Gaspar, now 50, was discovered by, of all people, Penn State women’s coach Russ Rose. At the time, Rose was coaching a men’s pro team in Puerto Rico, Ajuntas, and through his mutual friend Tony Quiles tipped off then Penn State coach Tom Tait about Gaspar, a star at University of Puerto Rico High School in San Juan. Penn State already had another Puerto Rican in Jose Rubayo.
Gaspar went to Penn State sight unseen.
“I took an Allegheny commuter into State College and I remember looking out the window thinking, ‘Where am I going?’ And then you see Beaver Stadium. It’s like a battleship. Wow. For me it was a perfect fit and I really enjoyed being in Happy Valley. Probably the four best years of my life. It was awesome.”
He said the first time the Penn State team actually saw him was in pickup games. And then as the season loomed near, the other two setters were declared ineligible. So Tait went with a 5-1 for the first time and he did it with a 6-foot freshman who had a vertical nearing 40 inches.
Penn State made to two final fours and despite being ranked No. 1 much of his senior year in 1988, the Nittany Lions lost in the EIVA to George Mason and didn’t get an at-large bid.
He was invited to train with the U.S. national team, so Gaspar moved to San Diego. They weren’t overpaid back then — “My parents helped me a lot” — as he tried to make the 1992 Olympic team.
Eventually Jeff Stork and Dan Greenbaum were the American setters in Barcelona. He made it to Spain, but a year later as a pro, playing four years in the north and one in the south. And in 1995 Gaspar headed home to Puerto Rico to __play in a men’s pro league.
Unhappy with the money situation for the Moca team he was on and ready to get into the real world, he finally retired in 1998.
“There was a little bit of controversy. Here in Puerto Rico there can be a problem with players getting paid. And they were a little behind. So I asked for my free agency hearing.”
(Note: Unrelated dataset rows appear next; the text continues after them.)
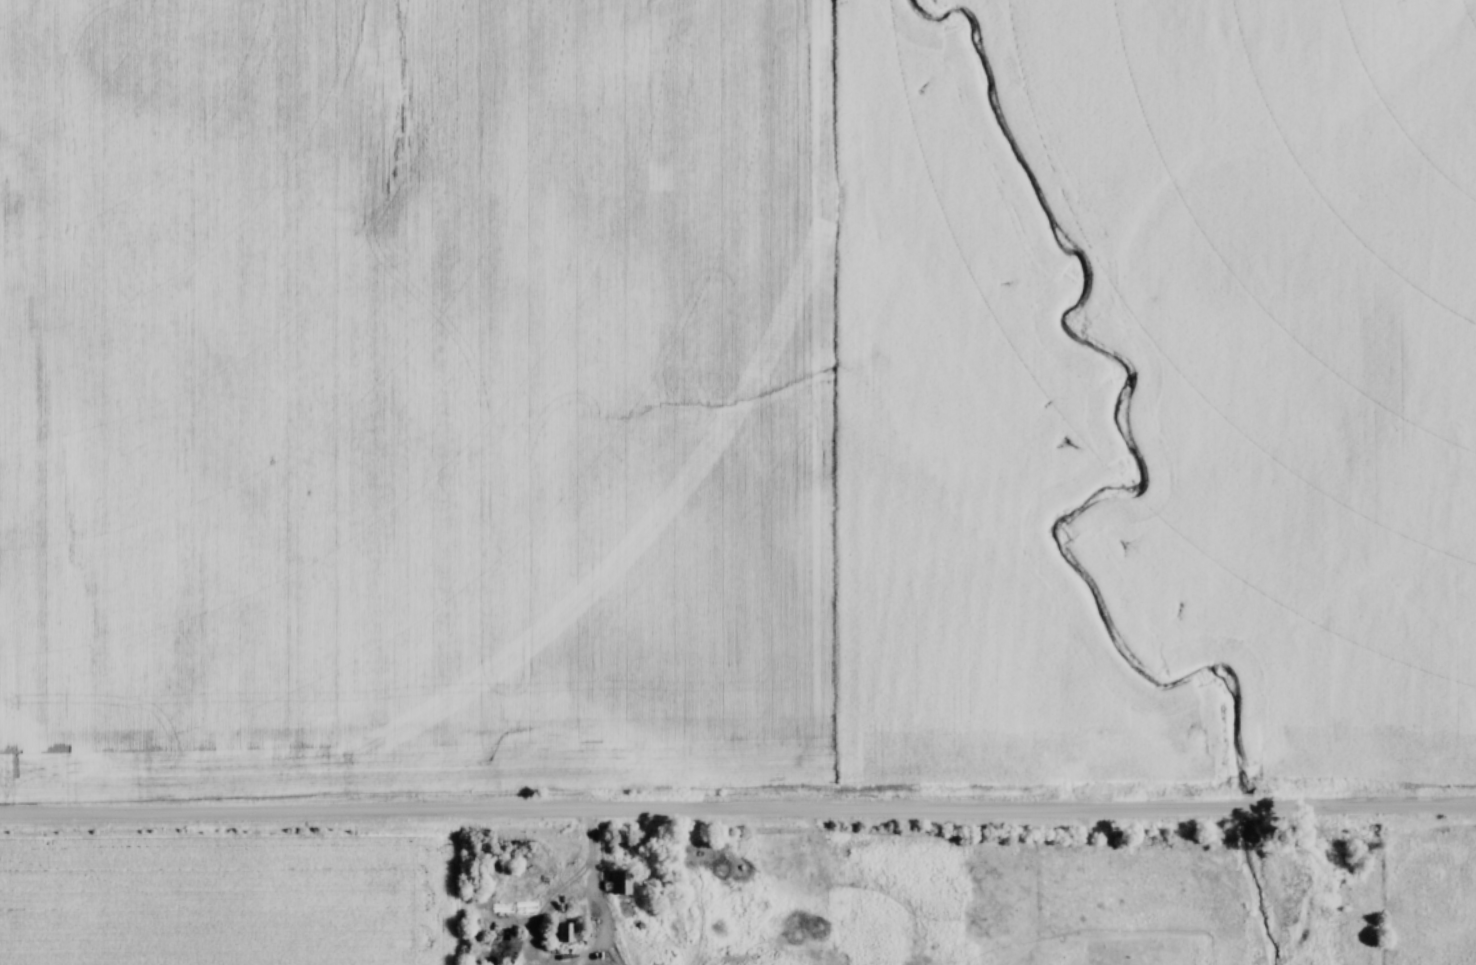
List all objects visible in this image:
road: (738, 810)
building: (620, 882)
building: (656, 917)
building: (571, 933)
building: (514, 937)

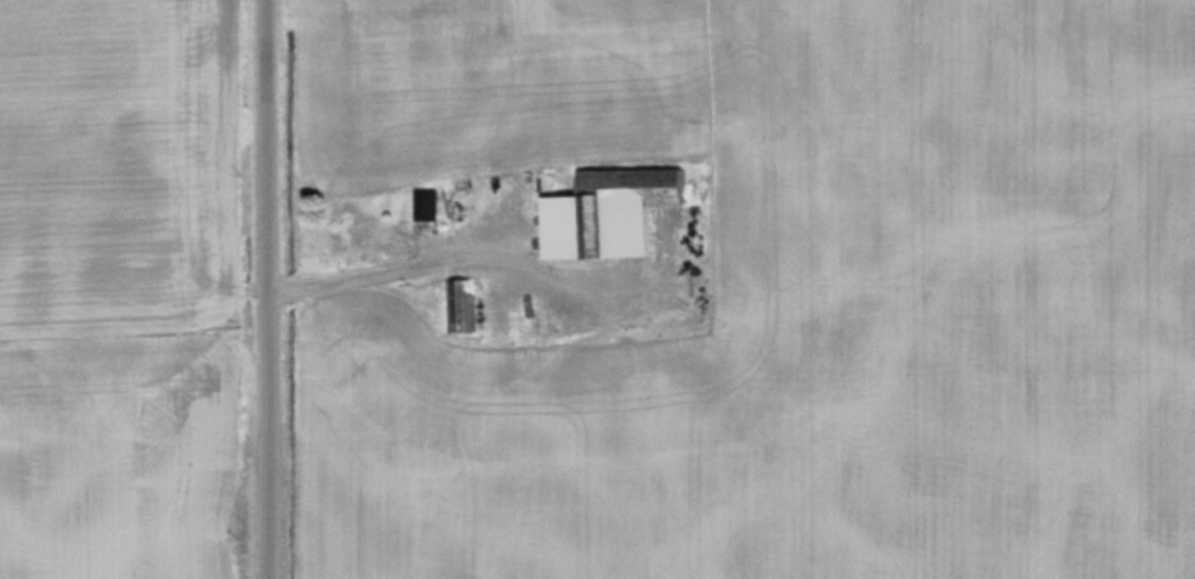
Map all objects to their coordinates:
building: (434, 204)
building: (626, 213)
road: (264, 289)
building: (465, 305)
He was denied and he’d already gotten a job. Gaspar recalled being named setter of the year, getting a sportsmanship award and then announcing, “I’m retiring from volleyball. I have other stuff to do. And I walked away from the game.”
But he only stayed away one year and started coaching at the University of Puerto Rico, a job he held for four years. During that time, he started coach in the men’s pro league.
However, he never coached women until directing the Carolina club in 2009.
“I enjoyed it and the teaching,” Gaspar said.
He continued coaching men, too, and in May 2015 was named head coach of the men’s team.
The Puerto Ricans played in the World League and finished fourth in the PanAm Games and were third in Norceca.
But then, in one of the Olympic tournaments, Puerto Rico was up 2-0 over Mexico and ahead 24-22 in the fourth set before losing the set and the match.
“That hurt,” he recalled.
Mexico went on to qualify for the Olympics.
But shortly after it all changed and the EIVA hall of famer had a new job.
The NCAA has seen more than its share of Puerto Rican standouts the past few years, including Daly Santana and Dali Rosado of Minnesota and, although she’s mostly from Miami, Paulina Prieto Cerame of Texas. They will all be in the mix for 2020.
“We have a lot of talent but we need to identify it. We need to get most of those players to go to the U.S. and __play in the NCAA and feed from that,” Gaspar said. “Once they come back from the NCAA and are in the national-team program, we should have those girls — and the men, too — play overseas.
“We don’t have year-round programs, so I would rather have my players when they’re done with the NCAA go overseas.”